- [Work instruction]: Below are records; copy every line in them that holds the word "index".
== Segment start ==
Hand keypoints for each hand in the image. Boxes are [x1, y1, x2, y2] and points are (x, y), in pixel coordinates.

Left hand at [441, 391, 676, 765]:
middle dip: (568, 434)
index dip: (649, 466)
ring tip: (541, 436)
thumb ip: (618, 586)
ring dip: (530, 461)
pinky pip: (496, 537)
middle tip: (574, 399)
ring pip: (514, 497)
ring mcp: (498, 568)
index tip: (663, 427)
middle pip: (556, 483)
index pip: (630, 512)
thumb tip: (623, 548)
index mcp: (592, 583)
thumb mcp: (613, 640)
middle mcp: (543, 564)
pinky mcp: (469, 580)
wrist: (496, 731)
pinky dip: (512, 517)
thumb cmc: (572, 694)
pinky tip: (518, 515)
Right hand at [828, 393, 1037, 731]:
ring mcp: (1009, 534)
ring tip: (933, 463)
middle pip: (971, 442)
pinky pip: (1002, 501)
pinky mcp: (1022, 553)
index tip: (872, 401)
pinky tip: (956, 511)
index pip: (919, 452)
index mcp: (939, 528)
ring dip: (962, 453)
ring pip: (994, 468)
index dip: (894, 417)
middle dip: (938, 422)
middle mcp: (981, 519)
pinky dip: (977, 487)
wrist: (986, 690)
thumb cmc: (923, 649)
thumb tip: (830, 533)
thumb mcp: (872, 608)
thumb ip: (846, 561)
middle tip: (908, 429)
== Segment end ==
- [Solution to this task]:
index dip: (649, 466)
index tip: (663, 427)
index pip: (630, 512)
index mcp: (592, 583)
index tip: (872, 401)
index pip: (919, 452)
index mcp: (939, 528)
index dip: (894, 417)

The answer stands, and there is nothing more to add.